Il trattamento generalmente consigliato per questa patologia è quello farmacologico, che prevede la somministrazione di farmaci antipsicotici o neurolettici (come ad esempio la clorpromazina, l’aloperidolo, la perfenazina e la flufenazina). Queste sostanze sortiscono un effetto antidelirante ed antiallucinatorio, agendo sui canali dopaminergici e dunque sullo squilibrio biochimico presente a livello cerebrale nei pazienti schizofrenici.
L’efficacia dei neurolettici è stata ampiamente indagata ed i risultati non solo mostrano una riduzione del rischio di recidiva ma, anche un minor rischio di ospedalizzazione per i soggetti che assumono antipsicotici. Tutto ciò si traduce positivamente sulla qualità della vita di questi pazienti.
È fondamentale però integrare i trattamenti farmacologici siano coadiuvati ad altre forme di terapia, quali la psicoterapia e i “trattamenti psicosociali”, in quanto è molto importante per i pazienti schizofrenici lavorare sul contenuto dei loro pensieri negativi, ma anche su altri fattori come le relazioni interpersonali, i legami di attaccamento, le problematiche interpersonali, le perdite, i traumi, sull’autostima e l’autocontrollo ed inoltre avere l’opportunità di poter perseguire i propri obiettivi di vita, come frequentare la scuola o il lavoro.

Recentemente in uno studio pubblicato sulla prestigiosa rivista internazionale Molecular Psychiatry” del gruppo Nature, ricercatori dell’Università di Catania e dell’Istituto Italiano di Tecnologia hanno realizzato una scoperta sul ruolo della genetica nella schizofrenia, che contribuirebbe a chiarire la variabilità nell’efficacia dei farmaci antipsicotici. I ricercatori, infatti, hanno dimostrato che l’interazione di due specifici geni (DTNBP1 e D3) è determinante per migliorare gli effetti dei farmaci antipsicotici.

Il team di ricerca è stato coordinato da Gian Marco Leggio, ricercatore nel gruppo diretto dal professore Filippo Drago, presso l’Università di Catania, e da Francesco Papaleo, senior researcher dell’Istituto Italiano di Tecnologia a Genova.

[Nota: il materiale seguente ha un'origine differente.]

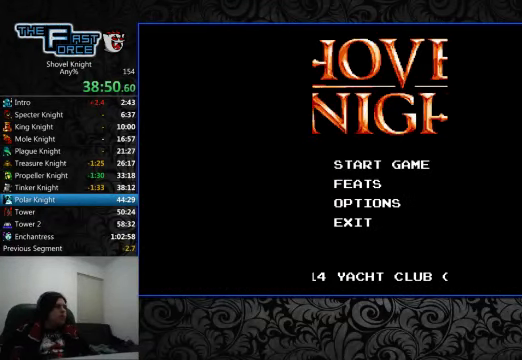
{"buttons": [], "left_stick": "center", "right_stick": "center", "events": [[66, "CROSS", "down"], [100, "CROSS", "up"], [200, "CROSS", "down"], [300, "CROSS", "up"]]}
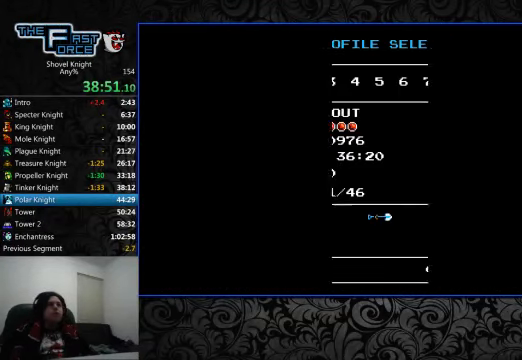
{"buttons": ["CROSS"], "left_stick": "center", "right_stick": "center", "events": [[500, "CROSS", "down"]]}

Grazie all’uso di un database messo a disposizione dal National Institutes of Health (USA) che include i dati relativi ad un campione di 393 pazienti con schizofrenia, il team di ricerca ha dimostrato che i soggetti che presentano contemporaneamente variazioni dei geni DTNBP1 e D3 (che può riguardare dal 10% al 20% dei soggetti), mostrano migliori risposte terapeutiche nell’area cognitiva ai farmaci antipsicotici. Come dichiarato dagli stessi ricercatori si tratta di una primo passo per sviluppare terapie mirate ed efficaci contro questa malattia, consentendo di distinguere i soggetti che, in base al corredo genetico, possano rispondere meglio alla terapia da quelli che invece non rispondono positivamente ai farmaci antipsicotici.

I farmaci disponibili oggi sul mercato, infatti, riescono a migliorare solo in parte le alterazioni cognitive e solo in una piccola percentuale di pazienti. È auspicabile quindi che la ricerca sul trattamento dei disturbi cognitivi in ambito psichiatrico possa intensificarsi negli anni successivi perché essi costituiscono un’importante causa di disabilità ancora irrisolta.